__Work request__: Please report how many lines in the records below contain the string "وارد". Give only the number.

__Records provided__:
╭──
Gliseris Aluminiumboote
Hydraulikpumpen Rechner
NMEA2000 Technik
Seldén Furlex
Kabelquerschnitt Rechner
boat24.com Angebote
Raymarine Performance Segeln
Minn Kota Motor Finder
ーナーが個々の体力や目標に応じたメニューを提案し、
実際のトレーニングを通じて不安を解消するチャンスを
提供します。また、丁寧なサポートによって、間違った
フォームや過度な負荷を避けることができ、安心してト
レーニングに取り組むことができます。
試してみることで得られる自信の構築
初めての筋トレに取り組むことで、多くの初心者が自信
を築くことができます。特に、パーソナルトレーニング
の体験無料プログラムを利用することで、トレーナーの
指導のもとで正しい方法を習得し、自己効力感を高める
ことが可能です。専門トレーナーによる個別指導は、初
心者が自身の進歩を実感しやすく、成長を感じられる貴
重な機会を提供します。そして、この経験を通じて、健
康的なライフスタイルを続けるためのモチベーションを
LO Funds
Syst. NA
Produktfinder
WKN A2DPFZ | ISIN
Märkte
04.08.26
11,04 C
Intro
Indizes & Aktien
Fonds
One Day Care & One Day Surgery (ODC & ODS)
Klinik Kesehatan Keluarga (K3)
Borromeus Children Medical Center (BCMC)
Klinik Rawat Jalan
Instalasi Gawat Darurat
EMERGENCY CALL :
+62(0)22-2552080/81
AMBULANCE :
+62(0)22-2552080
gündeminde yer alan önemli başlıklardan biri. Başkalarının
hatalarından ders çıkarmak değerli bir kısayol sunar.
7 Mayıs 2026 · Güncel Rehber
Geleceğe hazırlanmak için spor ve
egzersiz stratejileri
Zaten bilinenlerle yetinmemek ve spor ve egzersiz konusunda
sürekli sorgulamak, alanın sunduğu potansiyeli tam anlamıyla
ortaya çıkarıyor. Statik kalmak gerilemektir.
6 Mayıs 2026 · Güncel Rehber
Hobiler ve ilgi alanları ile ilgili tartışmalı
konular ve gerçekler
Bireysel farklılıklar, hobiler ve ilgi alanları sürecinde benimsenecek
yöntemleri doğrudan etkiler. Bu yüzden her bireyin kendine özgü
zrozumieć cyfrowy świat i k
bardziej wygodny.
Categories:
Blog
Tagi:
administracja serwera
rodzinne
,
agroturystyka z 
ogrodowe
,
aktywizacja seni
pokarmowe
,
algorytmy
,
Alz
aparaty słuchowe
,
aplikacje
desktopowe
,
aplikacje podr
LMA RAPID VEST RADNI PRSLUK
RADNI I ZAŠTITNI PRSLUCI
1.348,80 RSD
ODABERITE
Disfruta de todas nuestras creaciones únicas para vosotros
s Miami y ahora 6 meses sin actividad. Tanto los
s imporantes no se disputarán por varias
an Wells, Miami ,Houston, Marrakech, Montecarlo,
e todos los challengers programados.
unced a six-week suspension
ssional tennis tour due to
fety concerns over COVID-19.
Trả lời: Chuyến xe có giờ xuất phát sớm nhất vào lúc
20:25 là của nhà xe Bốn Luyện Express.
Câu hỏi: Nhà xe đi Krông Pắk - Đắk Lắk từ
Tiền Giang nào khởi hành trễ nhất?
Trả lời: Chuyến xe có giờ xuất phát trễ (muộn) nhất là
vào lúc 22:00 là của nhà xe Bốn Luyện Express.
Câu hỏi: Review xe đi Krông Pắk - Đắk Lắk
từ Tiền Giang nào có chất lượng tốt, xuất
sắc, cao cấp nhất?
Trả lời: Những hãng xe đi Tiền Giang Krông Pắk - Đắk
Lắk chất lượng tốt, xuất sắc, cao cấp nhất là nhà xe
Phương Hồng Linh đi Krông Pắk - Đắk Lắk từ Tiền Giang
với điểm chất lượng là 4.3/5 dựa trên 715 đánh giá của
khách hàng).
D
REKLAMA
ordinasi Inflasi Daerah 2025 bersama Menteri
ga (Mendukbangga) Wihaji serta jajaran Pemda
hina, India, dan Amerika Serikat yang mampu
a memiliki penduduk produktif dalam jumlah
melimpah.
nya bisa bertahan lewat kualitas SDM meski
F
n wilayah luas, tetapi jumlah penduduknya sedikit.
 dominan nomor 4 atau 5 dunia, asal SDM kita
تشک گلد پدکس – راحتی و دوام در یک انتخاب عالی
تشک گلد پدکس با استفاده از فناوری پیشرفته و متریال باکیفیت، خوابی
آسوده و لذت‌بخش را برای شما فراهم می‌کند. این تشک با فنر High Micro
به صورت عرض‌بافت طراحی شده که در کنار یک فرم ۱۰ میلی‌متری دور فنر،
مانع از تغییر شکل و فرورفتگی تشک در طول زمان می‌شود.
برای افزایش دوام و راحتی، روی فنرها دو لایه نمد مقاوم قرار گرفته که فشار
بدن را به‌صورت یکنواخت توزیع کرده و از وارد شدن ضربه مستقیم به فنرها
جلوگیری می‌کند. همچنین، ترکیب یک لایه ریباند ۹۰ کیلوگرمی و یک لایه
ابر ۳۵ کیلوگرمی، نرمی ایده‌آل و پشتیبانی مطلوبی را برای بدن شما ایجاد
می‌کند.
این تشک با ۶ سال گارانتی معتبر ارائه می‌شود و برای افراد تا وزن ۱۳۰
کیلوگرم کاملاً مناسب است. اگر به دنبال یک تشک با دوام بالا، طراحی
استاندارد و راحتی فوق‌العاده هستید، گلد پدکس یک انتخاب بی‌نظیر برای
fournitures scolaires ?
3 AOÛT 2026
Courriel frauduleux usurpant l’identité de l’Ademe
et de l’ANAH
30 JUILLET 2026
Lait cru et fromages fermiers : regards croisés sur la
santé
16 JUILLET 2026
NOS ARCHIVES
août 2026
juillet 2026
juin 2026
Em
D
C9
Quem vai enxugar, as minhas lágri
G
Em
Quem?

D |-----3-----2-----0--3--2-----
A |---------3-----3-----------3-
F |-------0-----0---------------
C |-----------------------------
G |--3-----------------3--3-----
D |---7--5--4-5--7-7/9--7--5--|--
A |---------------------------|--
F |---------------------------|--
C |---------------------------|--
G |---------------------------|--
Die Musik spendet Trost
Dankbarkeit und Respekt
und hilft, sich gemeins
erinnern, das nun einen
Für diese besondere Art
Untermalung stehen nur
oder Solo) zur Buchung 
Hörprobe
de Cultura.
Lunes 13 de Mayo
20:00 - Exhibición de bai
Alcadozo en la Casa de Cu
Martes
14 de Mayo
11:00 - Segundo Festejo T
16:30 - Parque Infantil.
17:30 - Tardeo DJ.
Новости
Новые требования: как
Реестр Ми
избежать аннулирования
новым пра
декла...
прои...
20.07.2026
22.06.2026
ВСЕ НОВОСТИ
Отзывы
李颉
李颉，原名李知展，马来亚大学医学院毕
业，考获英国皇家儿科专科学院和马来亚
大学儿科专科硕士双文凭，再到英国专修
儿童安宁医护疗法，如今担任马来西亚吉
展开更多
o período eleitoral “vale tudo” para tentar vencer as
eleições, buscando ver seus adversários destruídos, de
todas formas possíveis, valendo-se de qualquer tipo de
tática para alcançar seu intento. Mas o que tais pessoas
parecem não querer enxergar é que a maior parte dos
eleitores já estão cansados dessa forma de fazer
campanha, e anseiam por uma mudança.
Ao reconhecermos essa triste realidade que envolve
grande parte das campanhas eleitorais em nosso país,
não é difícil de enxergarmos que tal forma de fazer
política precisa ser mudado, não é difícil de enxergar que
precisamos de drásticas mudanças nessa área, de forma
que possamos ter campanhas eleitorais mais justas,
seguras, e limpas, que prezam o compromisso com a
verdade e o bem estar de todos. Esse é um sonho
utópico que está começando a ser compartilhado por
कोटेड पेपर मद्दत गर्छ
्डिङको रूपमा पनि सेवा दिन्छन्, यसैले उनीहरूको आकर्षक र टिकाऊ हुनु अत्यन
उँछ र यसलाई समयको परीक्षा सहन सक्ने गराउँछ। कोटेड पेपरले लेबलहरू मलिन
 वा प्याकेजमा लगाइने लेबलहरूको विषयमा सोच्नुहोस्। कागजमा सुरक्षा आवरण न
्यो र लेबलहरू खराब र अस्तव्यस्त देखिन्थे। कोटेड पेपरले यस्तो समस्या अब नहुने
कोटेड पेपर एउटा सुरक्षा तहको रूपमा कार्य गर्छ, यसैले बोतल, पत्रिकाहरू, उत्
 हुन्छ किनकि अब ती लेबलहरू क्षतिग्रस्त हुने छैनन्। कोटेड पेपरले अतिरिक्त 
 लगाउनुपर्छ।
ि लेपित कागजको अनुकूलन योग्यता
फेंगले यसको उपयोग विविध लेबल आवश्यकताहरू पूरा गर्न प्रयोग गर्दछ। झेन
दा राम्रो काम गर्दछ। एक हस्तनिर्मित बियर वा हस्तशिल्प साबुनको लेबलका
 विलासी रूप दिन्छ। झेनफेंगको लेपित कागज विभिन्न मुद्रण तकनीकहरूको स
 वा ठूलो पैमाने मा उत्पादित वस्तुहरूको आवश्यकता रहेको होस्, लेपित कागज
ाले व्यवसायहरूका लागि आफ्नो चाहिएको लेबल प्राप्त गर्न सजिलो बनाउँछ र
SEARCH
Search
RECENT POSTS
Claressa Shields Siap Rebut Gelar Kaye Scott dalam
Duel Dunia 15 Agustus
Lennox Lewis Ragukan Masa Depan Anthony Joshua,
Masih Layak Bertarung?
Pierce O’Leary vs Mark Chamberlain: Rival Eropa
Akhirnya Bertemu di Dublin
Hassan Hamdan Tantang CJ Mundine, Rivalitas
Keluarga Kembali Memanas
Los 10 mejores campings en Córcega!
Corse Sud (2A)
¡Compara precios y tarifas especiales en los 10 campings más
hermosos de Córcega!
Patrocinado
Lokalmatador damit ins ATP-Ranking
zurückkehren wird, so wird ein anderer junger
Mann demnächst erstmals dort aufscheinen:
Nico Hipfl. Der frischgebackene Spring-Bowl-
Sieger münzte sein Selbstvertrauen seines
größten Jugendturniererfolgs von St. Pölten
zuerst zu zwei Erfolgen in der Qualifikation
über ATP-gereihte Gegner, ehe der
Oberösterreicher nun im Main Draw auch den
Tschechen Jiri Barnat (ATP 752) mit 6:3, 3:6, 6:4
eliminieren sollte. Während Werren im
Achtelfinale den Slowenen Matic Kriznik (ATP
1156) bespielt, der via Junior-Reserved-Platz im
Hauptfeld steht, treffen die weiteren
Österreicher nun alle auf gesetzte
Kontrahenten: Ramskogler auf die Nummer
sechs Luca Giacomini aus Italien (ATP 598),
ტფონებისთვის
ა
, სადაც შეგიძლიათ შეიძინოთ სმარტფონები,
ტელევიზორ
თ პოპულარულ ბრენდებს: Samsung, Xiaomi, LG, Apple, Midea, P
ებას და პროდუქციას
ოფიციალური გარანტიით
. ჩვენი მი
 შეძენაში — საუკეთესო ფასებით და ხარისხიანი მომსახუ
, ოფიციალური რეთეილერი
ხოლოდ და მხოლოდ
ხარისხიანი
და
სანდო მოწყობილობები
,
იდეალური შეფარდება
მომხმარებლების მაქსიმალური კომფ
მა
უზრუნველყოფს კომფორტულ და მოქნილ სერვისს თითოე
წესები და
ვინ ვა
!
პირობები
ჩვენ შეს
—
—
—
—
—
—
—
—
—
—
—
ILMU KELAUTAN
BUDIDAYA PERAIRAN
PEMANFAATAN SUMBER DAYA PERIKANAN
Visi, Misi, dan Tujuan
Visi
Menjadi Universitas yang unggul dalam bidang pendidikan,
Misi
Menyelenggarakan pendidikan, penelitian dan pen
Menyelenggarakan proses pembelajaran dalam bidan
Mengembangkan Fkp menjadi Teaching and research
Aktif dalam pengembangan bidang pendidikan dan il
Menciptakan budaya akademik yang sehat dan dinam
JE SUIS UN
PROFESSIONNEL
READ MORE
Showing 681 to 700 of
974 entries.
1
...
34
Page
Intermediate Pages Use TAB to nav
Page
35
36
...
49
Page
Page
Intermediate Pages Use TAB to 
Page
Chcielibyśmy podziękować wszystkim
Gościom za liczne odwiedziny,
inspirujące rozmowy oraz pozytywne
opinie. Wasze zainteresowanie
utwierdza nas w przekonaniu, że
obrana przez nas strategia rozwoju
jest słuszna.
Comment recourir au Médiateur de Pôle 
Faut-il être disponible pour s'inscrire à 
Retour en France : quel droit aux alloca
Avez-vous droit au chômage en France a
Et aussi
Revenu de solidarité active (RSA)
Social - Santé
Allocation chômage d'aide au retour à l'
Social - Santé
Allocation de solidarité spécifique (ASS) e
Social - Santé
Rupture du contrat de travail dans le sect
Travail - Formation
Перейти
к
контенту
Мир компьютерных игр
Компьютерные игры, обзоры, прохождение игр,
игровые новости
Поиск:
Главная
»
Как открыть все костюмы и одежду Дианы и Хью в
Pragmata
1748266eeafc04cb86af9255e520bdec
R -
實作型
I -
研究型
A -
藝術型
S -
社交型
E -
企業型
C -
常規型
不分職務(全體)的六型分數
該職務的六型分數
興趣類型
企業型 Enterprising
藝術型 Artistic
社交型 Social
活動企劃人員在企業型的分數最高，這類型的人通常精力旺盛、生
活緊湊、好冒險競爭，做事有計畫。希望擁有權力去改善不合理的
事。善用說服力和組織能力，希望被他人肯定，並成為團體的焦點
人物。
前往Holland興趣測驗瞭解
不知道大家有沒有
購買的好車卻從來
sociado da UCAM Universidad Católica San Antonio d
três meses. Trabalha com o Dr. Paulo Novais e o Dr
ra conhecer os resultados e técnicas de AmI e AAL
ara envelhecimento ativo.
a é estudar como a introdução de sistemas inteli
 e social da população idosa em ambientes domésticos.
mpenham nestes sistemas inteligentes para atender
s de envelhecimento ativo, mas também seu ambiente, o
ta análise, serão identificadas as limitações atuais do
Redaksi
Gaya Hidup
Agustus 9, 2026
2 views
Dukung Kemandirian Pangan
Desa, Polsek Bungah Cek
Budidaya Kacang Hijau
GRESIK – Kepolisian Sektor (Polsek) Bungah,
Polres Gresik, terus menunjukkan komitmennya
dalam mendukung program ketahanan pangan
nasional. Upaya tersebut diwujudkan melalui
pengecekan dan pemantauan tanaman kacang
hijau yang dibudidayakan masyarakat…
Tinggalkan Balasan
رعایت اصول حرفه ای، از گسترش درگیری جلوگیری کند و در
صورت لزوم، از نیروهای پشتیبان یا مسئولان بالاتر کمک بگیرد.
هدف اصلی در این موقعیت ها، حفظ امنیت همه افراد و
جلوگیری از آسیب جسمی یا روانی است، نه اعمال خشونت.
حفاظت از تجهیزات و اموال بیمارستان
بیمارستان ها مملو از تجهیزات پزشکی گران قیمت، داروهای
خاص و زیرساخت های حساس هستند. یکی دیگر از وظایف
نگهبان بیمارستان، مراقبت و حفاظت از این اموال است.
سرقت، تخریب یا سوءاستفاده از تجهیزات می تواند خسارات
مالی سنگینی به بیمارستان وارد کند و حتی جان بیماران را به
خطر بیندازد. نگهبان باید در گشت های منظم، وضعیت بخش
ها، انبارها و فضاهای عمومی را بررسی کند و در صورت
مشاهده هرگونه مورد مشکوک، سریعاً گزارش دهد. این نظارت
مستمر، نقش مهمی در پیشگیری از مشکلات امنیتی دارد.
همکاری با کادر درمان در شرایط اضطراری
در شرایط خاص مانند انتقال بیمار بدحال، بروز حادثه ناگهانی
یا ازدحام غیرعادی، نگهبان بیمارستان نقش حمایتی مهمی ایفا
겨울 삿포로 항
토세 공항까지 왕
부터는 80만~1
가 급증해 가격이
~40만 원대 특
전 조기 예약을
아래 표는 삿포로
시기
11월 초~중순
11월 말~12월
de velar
╰──
__Exercise answer__: 2